* _Description of the task_
Say whether each statement agrees with the Rollbar outage write-up, answering yes or no and quoting the words that decide it. 1. Rollbar SDKs could not send data to the cloud infrastructure from 7:16am PDT until 8:47am on July 14th. 2. Data was lost while the processing pipeline was paused. 3. Incoming traffic rose to as much as 200% of the baseline.

* _Selected text_
Processing Pipeline Delay

Resolved·Full outage

We’ve published a write-up of this incidentRead the write-up

Read it here

Affected components

Jul 14, 2020, 05:19 PM

Jul 15, 2020, 04:28 AM

Updates

Write-up published

Read it here

Resolved

Overview

Between July 14th and 15th Rollbar experienced a major outage caused by three different and independent incidents, which resulted in an intermittent connectivity issue \(July 14th, from 7:16am PDT until 8:47am\) and a substantial increase in latency in our processing pipeline.

What Happened

These are the three main issues which resulted in the connectivity loss and spikes in processing latency:

An issue in updating our SSL/TSL certificates, which was generated incorrectly without the necessary intermediary CA certificate, resulting in the intermittent inability to send data to the Rollbar cloud.
An unexpected outage in our Cloud Provider forced our Redis cluster to be restored with a reset of most of the Rate Limit data, allowing a much higher amount of traffic to be processed.
A substantial increase in incoming traffic \(up to 400% compared to the baseline\) while the previously described incidents were still active, resulting in a massive backlog of items in need of processing, quickly saturating our available resources.

Impact

July 14th, from 7:16am PDT until 8:47am: Rollbar SDKs are unable to send data to our cloud infrastructure.
July 14th, from 12:33pm PDT until 12:45pm: Our processing pipeline is paused while fixing a bug in our deploy automation. We didn’t experience any loss of data, but no data is processed real time.
July 14th, from 8:47am PDT until 9:28pm : A subset of data sent to Rollbar present delay in processing. New data is processed in Real Time as usual, but historical data \(like errors cached between 7:16am PDT and 8:47am\) present a significant delay.

* _Given data_
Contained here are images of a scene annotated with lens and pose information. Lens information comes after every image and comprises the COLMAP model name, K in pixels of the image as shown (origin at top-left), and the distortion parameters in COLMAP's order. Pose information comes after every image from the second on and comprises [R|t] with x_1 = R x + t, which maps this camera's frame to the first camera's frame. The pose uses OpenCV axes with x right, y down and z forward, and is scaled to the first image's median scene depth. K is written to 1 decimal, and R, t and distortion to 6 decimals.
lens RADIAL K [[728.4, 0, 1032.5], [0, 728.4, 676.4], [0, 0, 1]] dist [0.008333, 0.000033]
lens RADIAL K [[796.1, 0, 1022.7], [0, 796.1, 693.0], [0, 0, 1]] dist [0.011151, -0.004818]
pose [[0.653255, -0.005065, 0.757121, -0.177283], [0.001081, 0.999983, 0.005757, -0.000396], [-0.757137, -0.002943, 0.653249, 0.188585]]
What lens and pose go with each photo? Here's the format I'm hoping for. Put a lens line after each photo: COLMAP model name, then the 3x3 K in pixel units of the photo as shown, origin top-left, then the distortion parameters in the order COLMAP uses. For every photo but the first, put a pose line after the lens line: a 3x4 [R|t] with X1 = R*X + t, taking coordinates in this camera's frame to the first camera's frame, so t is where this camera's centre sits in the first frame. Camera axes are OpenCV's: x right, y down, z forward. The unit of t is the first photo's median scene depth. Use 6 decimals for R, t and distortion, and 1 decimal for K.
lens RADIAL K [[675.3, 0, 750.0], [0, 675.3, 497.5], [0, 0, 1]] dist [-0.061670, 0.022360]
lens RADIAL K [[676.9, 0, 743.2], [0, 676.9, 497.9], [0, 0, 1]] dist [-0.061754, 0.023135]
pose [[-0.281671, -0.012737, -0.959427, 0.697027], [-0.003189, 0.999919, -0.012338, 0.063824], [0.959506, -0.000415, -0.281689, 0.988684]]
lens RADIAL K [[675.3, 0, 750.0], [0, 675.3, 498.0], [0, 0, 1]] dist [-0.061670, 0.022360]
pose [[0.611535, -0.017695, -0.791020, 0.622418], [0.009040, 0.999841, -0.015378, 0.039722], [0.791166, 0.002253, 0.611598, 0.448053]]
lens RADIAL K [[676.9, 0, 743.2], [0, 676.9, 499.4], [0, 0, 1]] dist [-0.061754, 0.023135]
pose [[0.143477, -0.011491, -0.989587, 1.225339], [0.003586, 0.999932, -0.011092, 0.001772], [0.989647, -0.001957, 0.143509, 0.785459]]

* _Exercise solution_
1. Yes: "July 14th, from 7:16am PDT until 8:47am: Rollbar SDKs are unable to send data to our cloud infrastructure."
2. No: "We didn’t experience any loss of data"
3. No: "up to 400% compared to the baseline"